• Given exercise
Rewrite each line of the listing below, switching every "colour" to "tint" and leaving everything else unchanged.

[Data excerpts]
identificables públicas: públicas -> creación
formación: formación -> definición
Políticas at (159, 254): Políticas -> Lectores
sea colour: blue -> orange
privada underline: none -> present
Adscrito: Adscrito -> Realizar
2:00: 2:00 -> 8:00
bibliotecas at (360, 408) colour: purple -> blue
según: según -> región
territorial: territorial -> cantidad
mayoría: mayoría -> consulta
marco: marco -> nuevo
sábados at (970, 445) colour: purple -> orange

• Correct response
identificables públicas: públicas -> creación
formación: formación -> definición
Políticas at (159, 254): Políticas -> Lectores
sea tint: blue -> orange
privada underline: none -> present
Adscrito: Adscrito -> Realizar
2:00: 2:00 -> 8:00
bibliotecas at (360, 408) tint: purple -> blue
según: según -> región
territorial: territorial -> cantidad
mayoría: mayoría -> consulta
marco: marco -> nuevo
sábados at (970, 445) tint: purple -> orange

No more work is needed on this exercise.